The cake mix makes this recipe very quick. However, the cake mix with the combination of butter, cream cheese, powdered sugar and toffee make this cake very rich and incredibly sweet. Some people may not like it (like Ben) for this very reason. I am OK with crazy sweet desserts, so I liked this cake. It should however be served in small pieces so that no one goes into a sugar coma. Here is a link to the recipe.
Gooey Toffee Butter Cake
(Courtesy of Paula Deen, Foodtv.com)
1 (18.25-ounce) box yellow cake mix
1 large egg
1/2 cup (1 stick) unsalted butter, melted
1 (8-ounce) package cream cheese, softened
2 large eggs
1 teaspoon pure vanilla extract
1 (16-ounce) box confectioners’ sugar
1/2 cup (1 stick) unsalted butter, melted
1 cup almond toffee bits or chocolate toffee bits
Preheat the oven to 350 degrees F. Lightly grease a 13 by 9 by-2-inch baking pan.
For the cake: In the bowl of an electric mixer, combine the cake mix, egg, and butter and mix well.

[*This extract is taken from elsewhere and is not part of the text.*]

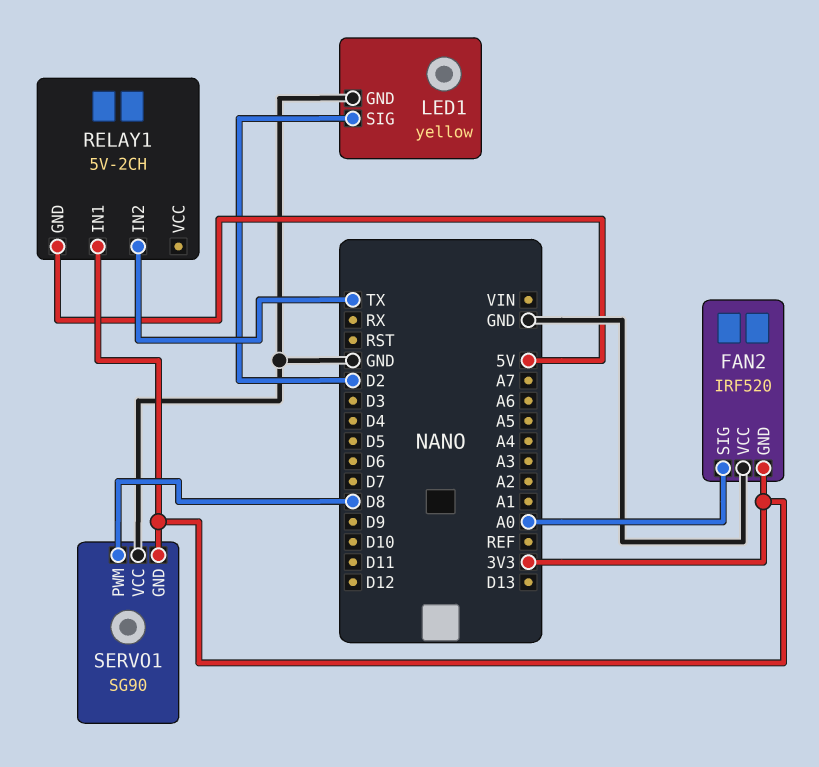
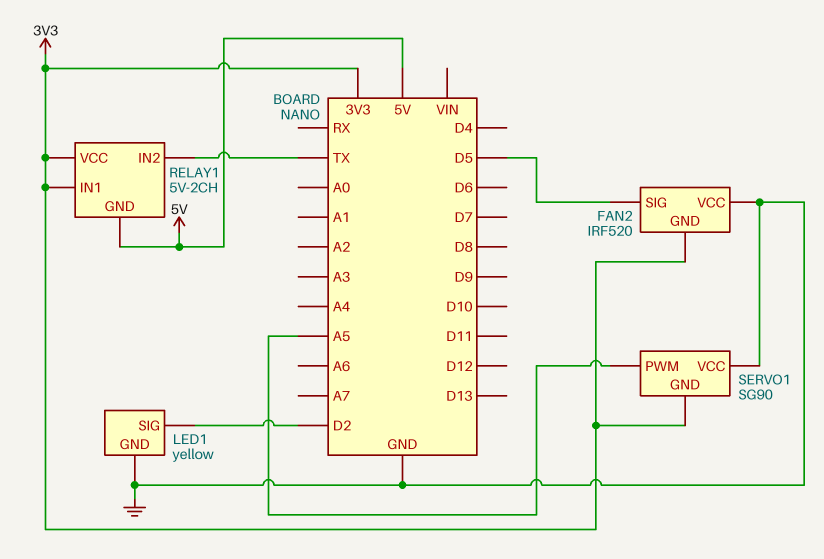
FAN2 pin SIG: A0 -> D5
RELAY1 pin VCC: none -> 3V3
SERVO1 pin PWM: D8 -> A5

Pat into the bottom of prepared pan and set aside.
For the filling: Still using an electric mixer, beat the cream cheese until smooth. Beat in the eggs and vanilla. Dump in confectioners’ sugar and beat well. Reduce the speed and slowly pour in butter. Mix well. Fold in toffee bits.
Pour filling onto cake mixture and spread evenly. Bake for 40 to 50 minutes. Don’t be afraid to make a judgment call on the cooking time, because oven temperatures can vary. You want the center to be a little gooey, so don’t bake it past that point!
Remove from oven and allow to cool completely. Cut into squares. Just remember that these wonderful cakes are very, very rich, and a little will go a long way.